** Recorded information **
--------------------
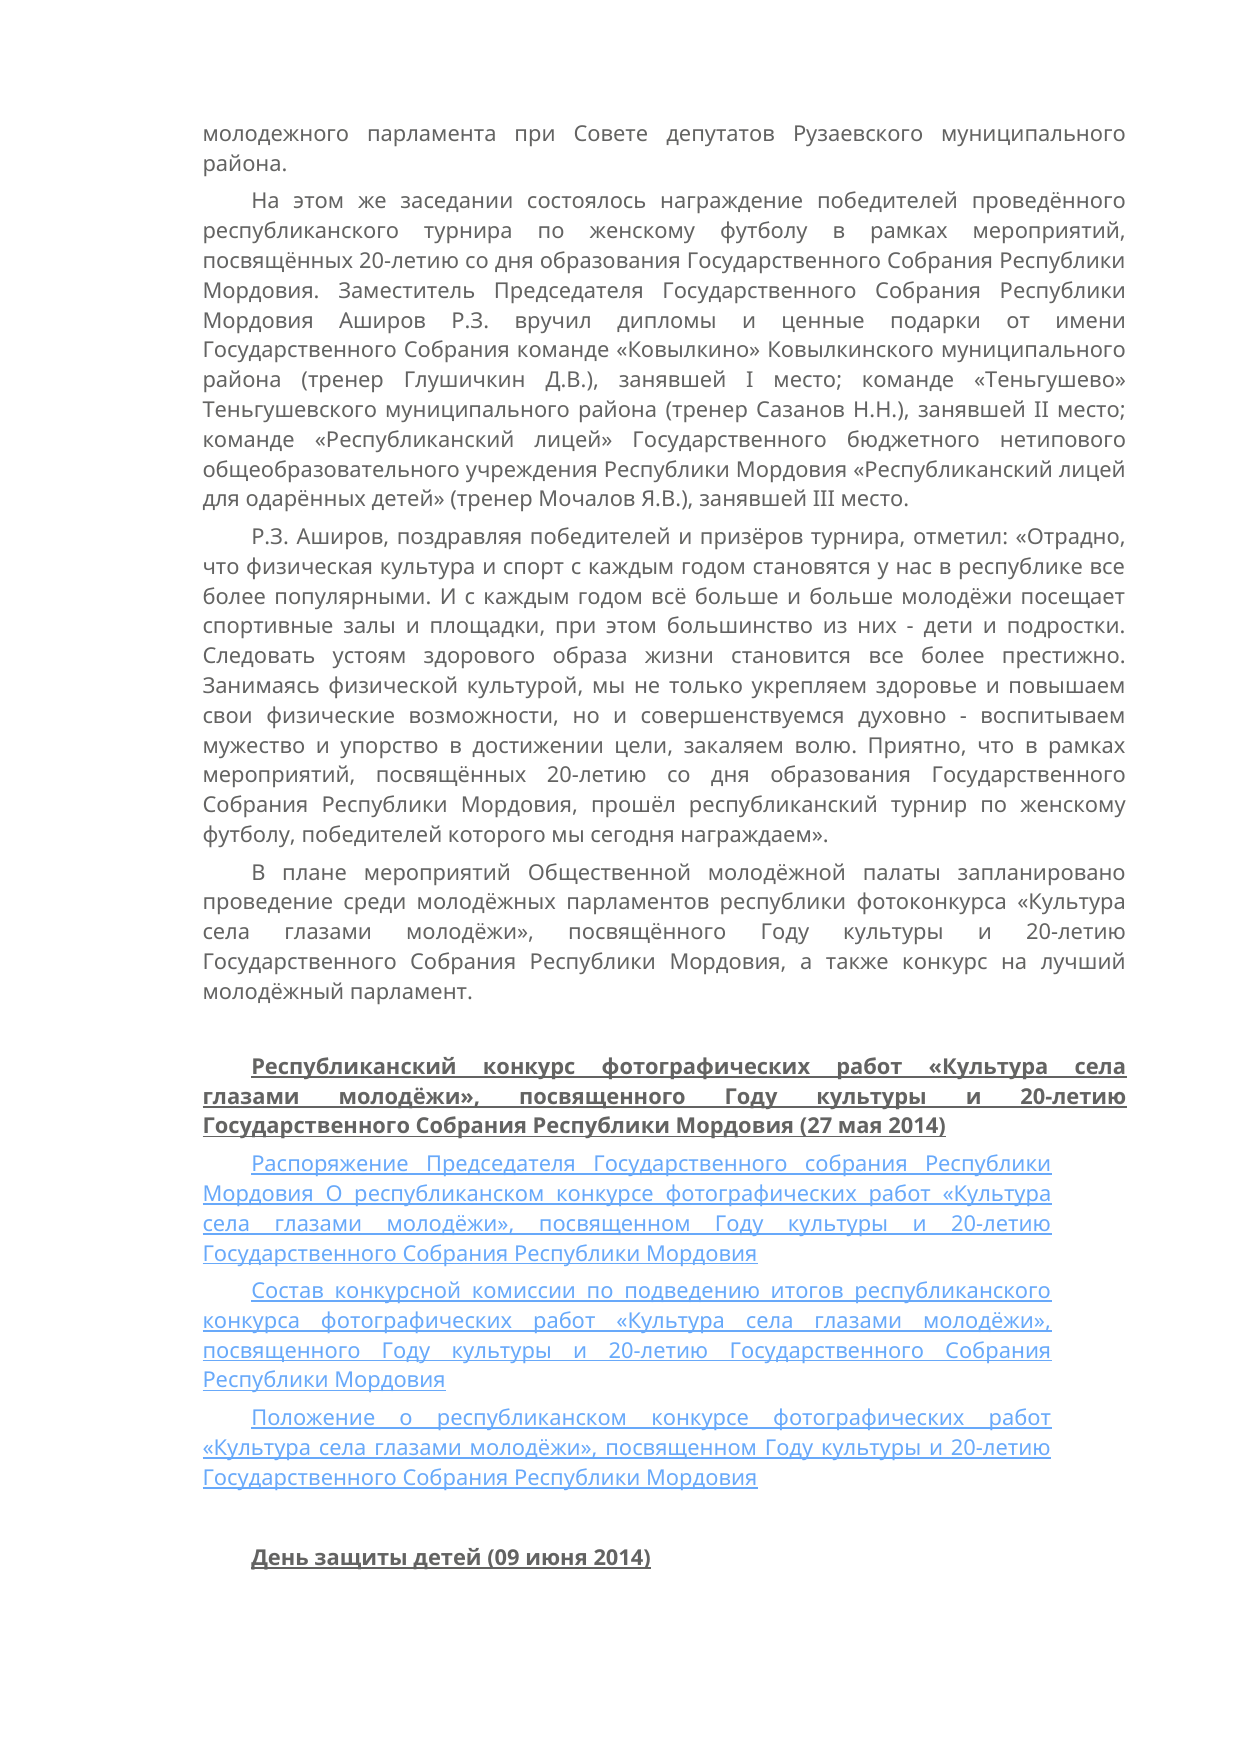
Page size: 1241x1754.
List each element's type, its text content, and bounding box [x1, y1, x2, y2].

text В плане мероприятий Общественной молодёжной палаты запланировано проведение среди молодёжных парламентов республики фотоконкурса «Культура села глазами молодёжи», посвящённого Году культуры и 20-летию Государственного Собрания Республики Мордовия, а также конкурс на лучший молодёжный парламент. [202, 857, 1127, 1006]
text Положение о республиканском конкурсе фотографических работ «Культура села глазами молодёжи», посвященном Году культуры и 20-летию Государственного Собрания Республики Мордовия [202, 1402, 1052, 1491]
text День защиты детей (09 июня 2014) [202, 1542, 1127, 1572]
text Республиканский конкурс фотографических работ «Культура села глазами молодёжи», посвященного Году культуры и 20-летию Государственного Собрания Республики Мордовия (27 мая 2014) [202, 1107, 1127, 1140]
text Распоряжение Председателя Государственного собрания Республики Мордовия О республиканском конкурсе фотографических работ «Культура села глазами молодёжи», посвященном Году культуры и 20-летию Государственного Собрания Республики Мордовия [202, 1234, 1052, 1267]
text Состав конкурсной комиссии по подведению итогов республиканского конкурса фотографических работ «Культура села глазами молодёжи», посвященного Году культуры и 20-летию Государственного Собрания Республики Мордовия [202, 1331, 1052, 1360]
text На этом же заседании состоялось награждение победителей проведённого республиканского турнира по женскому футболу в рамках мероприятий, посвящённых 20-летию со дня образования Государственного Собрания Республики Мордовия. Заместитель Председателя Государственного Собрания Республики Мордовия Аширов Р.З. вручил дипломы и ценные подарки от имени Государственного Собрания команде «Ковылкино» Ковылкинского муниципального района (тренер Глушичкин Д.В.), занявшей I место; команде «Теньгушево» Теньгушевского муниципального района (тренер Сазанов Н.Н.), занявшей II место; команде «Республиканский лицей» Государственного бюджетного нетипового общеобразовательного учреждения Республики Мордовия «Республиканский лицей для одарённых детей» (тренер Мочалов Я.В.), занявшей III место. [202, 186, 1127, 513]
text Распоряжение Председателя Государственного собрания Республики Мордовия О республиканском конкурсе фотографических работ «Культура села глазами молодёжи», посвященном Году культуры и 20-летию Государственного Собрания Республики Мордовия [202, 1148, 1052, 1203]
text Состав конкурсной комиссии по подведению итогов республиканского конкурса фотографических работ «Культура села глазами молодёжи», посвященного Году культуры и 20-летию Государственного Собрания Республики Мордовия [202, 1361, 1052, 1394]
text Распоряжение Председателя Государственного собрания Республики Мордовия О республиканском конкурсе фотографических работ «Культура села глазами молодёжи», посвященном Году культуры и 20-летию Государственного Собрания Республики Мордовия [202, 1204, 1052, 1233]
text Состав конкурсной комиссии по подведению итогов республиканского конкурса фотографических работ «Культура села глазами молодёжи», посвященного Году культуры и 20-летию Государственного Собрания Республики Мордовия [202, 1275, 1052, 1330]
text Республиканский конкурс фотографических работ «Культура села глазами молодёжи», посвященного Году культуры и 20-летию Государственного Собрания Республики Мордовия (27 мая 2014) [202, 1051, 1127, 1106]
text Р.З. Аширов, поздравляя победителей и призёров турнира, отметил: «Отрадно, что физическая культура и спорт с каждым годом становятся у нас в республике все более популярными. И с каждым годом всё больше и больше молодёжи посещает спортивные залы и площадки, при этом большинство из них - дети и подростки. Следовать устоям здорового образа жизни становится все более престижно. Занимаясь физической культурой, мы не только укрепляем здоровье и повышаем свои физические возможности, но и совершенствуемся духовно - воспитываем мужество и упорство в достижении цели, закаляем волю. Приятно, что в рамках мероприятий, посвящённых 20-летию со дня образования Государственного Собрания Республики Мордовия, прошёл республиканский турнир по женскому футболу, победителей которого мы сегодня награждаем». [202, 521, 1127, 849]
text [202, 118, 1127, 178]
--------------------
** Exercise directions **
Write every record out again exactly as written. Pictures don't belong in the copy.

** Task answer **
Page size: 1241x1754.
List each element's type, its text content, and bounding box [x1, y1, x2, y2].

text В плане мероприятий Общественной молодёжной палаты запланировано проведение среди молодёжных парламентов республики фотоконкурса «Культура села глазами молодёжи», посвящённого Году культуры и 20-летию Государственного Собрания Республики Мордовия, а также конкурс на лучший молодёжный парламент. [202, 857, 1127, 1006]
text Положение о республиканском конкурсе фотографических работ «Культура села глазами молодёжи», посвященном Году культуры и 20-летию Государственного Собрания Республики Мордовия [202, 1402, 1052, 1491]
text День защиты детей (09 июня 2014) [202, 1542, 1127, 1572]
text Республиканский конкурс фотографических работ «Культура села глазами молодёжи», посвященного Году культуры и 20-летию Государственного Собрания Республики Мордовия (27 мая 2014) [202, 1107, 1127, 1140]
text Распоряжение Председателя Государственного собрания Республики Мордовия О республиканском конкурсе фотографических работ «Культура села глазами молодёжи», посвященном Году культуры и 20-летию Государственного Собрания Республики Мордовия [202, 1234, 1052, 1267]
text Состав конкурсной комиссии по подведению итогов республиканского конкурса фотографических работ «Культура села глазами молодёжи», посвященного Году культуры и 20-летию Государственного Собрания Республики Мордовия [202, 1331, 1052, 1360]
text На этом же заседании состоялось награждение победителей проведённого республиканского турнира по женскому футболу в рамках мероприятий, посвящённых 20-летию со дня образования Государственного Собрания Республики Мордовия. Заместитель Председателя Государственного Собрания Республики Мордовия Аширов Р.З. вручил дипломы и ценные подарки от имени Государственного Собрания команде «Ковылкино» Ковылкинского муниципального района (тренер Глушичкин Д.В.), занявшей I место; команде «Теньгушево» Теньгушевского муниципального района (тренер Сазанов Н.Н.), занявшей II место; команде «Республиканский лицей» Государственного бюджетного нетипового общеобразовательного учреждения Республики Мордовия «Республиканский лицей для одарённых детей» (тренер Мочалов Я.В.), занявшей III место. [202, 186, 1127, 513]
text Распоряжение Председателя Государственного собрания Республики Мордовия О республиканском конкурсе фотографических работ «Культура села глазами молодёжи», посвященном Году культуры и 20-летию Государственного Собрания Республики Мордовия [202, 1148, 1052, 1203]
text Состав конкурсной комиссии по подведению итогов республиканского конкурса фотографических работ «Культура села глазами молодёжи», посвященного Году культуры и 20-летию Государственного Собрания Республики Мордовия [202, 1361, 1052, 1394]
text Распоряжение Председателя Государственного собрания Республики Мордовия О республиканском конкурсе фотографических работ «Культура села глазами молодёжи», посвященном Году культуры и 20-летию Государственного Собрания Республики Мордовия [202, 1204, 1052, 1233]
text Состав конкурсной комиссии по подведению итогов республиканского конкурса фотографических работ «Культура села глазами молодёжи», посвященного Году культуры и 20-летию Государственного Собрания Республики Мордовия [202, 1275, 1052, 1330]
text Республиканский конкурс фотографических работ «Культура села глазами молодёжи», посвященного Году культуры и 20-летию Государственного Собрания Республики Мордовия (27 мая 2014) [202, 1051, 1127, 1106]
text Р.З. Аширов, поздравляя победителей и призёров турнира, отметил: «Отрадно, что физическая культура и спорт с каждым годом становятся у нас в республике все более популярными. И с каждым годом всё больше и больше молодёжи посещает спортивные залы и площадки, при этом большинство из них - дети и подростки. Следовать устоям здорового образа жизни становится все более престижно. Занимаясь физической культурой, мы не только укрепляем здоровье и повышаем свои физические возможности, но и совершенствуемся духовно - воспитываем мужество и упорство в достижении цели, закаляем волю. Приятно, что в рамках мероприятий, посвящённых 20-летию со дня образования Государственного Собрания Республики Мордовия, прошёл республиканский турнир по женскому футболу, победителей которого мы сегодня награждаем». [202, 521, 1127, 849]
text [202, 118, 1127, 178]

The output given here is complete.